Additional information about European centres of reference can be found on the website of the European Commission. The activities of EU member states and other European countries in the field of rare diseases are introduced here.
In 2008, the Estonian government adopted the National Health Plan 2009–2020 (hereinafter “NHP”). The NHP 2009–2020 provides recommendations and guidelines on how to promote healthcare and assembles the tasks necessary to achieve this, incl. in terms of rare diseases. Diagnosing, treating, and researching rare diseases has mainly concentrated in the responsibilities of the University of Tartu, where the doctors are identically trained by using the resources of the Tartu University Hospital (hereinafter “TUH”). Estonia does not have a single outpatient treatment facility that specialises in rare diseases exclusively. There are two genetics centres, one in Tallinn and another one in Tartu, that diagnose rare diseases and whereto patients across Estonia are referred.
Estonia does not currently have a national registry for rare diseases and, as far as is known, there are currently no plans to create one. Estonia does however have a Health Information System where all necessary information is assembled (studies, diagnoses, medicine, etc.) and a database of the TUH Genetics Centre. Information about rare diseases can be found on Orphanet, which was created in 2004. In 2011, the Estonian Orphanet team created a national website for the portal. Orphanet is a publicly available portal that provides information about rare diseases and rarely used medicine. The objective of Orphanet is to contribute to promoting the diagnosis and treatment of rare diseases. The organisation’s website answers the following questions: What is a rare disease? How many rare diseases are there? What is the origin of rare diseases and what characterises them? Other questions regarding rare diseases are answered as well. The website also provides informative expert references to specialised hospitals, patient associations, and relevant Internet sites. The website of Orphanet can be found here.

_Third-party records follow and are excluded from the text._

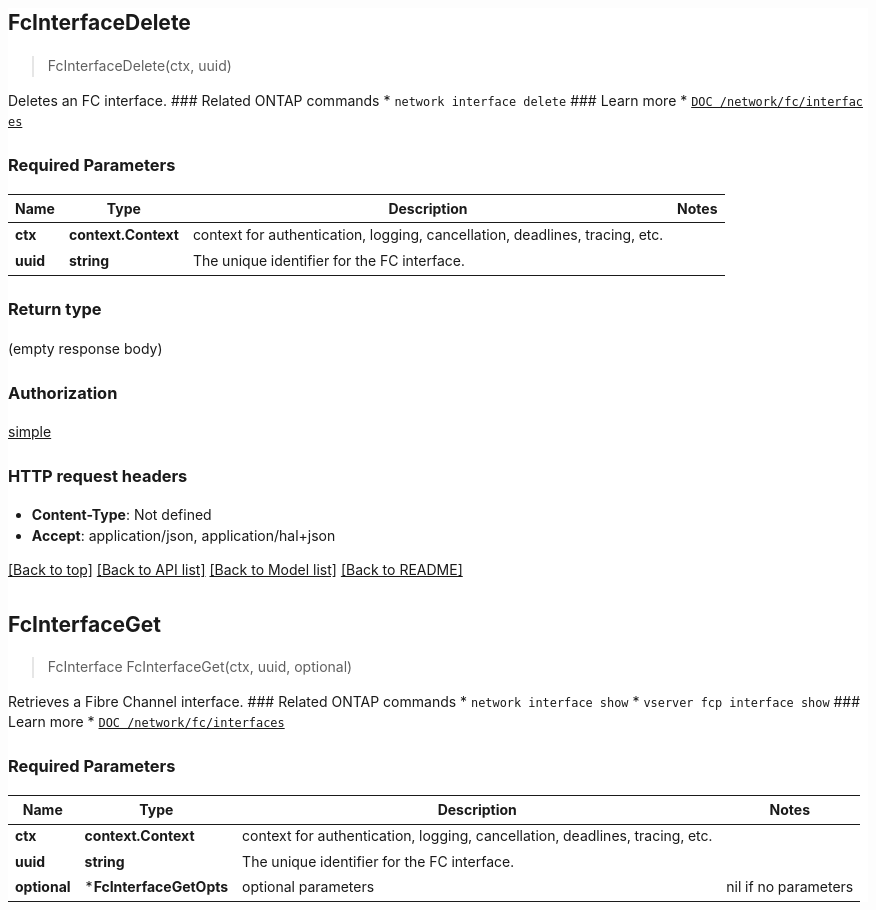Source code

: 
## FcInterfaceDelete

> FcInterfaceDelete(ctx, uuid)



Deletes an FC interface. ### Related ONTAP commands * `network interface delete` ### Learn more * [`DOC /network/fc/interfaces`](#docs-networking-network_fc_interfaces) 

### Required Parameters


Name | Type | Description  | Notes
------------- | ------------- | ------------- | -------------
**ctx** | **context.Context** | context for authentication, logging, cancellation, deadlines, tracing, etc.
**uuid** | **string**| The unique identifier for the FC interface.  | 

### Return type

 (empty response body)

### Authorization

[simple](../README.md#simple)

### HTTP request headers

- **Content-Type**: Not defined
- **Accept**: application/json, application/hal+json

[[Back to top]](#) [[Back to API list]](../README.md#documentation-for-api-endpoints)
[[Back to Model list]](../README.md#documentation-for-models)
[[Back to README]](../README.md)


## FcInterfaceGet

> FcInterface FcInterfaceGet(ctx, uuid, optional)



Retrieves a Fibre Channel interface. ### Related ONTAP commands * `network interface show` * `vserver fcp interface show` ### Learn more * [`DOC /network/fc/interfaces`](#docs-networking-network_fc_interfaces) 

### Required Parameters


Name | Type | Description  | Notes
------------- | ------------- | ------------- | -------------
**ctx** | **context.Context** | context for authentication, logging, cancellation, deadlines, tracing, etc.
**uuid** | **string**| The unique identifier for the FC interface.  | 
 **optional** | ***FcInterfaceGetOpts** | optional parameters | nil if no parameters

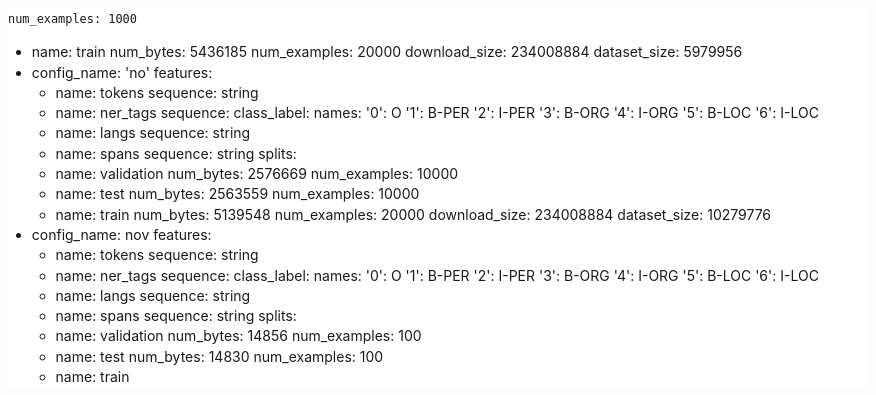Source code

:     num_examples: 1000
  - name: train
    num_bytes: 5436185
    num_examples: 20000
  download_size: 234008884
  dataset_size: 5979956
- config_name: 'no'
  features:
  - name: tokens
    sequence: string
  - name: ner_tags
    sequence:
      class_label:
        names:
          '0': O
          '1': B-PER
          '2': I-PER
          '3': B-ORG
          '4': I-ORG
          '5': B-LOC
          '6': I-LOC
  - name: langs
    sequence: string
  - name: spans
    sequence: string
  splits:
  - name: validation
    num_bytes: 2576669
    num_examples: 10000
  - name: test
    num_bytes: 2563559
    num_examples: 10000
  - name: train
    num_bytes: 5139548
    num_examples: 20000
  download_size: 234008884
  dataset_size: 10279776
- config_name: nov
  features:
  - name: tokens
    sequence: string
  - name: ner_tags
    sequence:
      class_label:
        names:
          '0': O
          '1': B-PER
          '2': I-PER
          '3': B-ORG
          '4': I-ORG
          '5': B-LOC
          '6': I-LOC
  - name: langs
    sequence: string
  - name: spans
    sequence: string
  splits:
  - name: validation
    num_bytes: 14856
    num_examples: 100
  - name: test
    num_bytes: 14830
    num_examples: 100
  - name: train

Recent achievements of Estonia:
- The Tartu University Hospital meets the EUCERD criteria.
- On 12 February 2015, the Organisation of European Cancer Institutes (OECI) granted Tartu University Hospital the Accreditation certificate, which confirms that TUH complies with cancer care and research results and has been accepted as a clinical cancer centre.
- The training centre of Tartu University Hospital organises rare disease trainings for doctors 2–3 times a year.
- Estonian teams have participated/participate in FP7 projects related to rare diseases.
- The rare diseases development plan has been compiled and can be found here. The rare diseases development plan with action plans for 2015–2017 can be found here.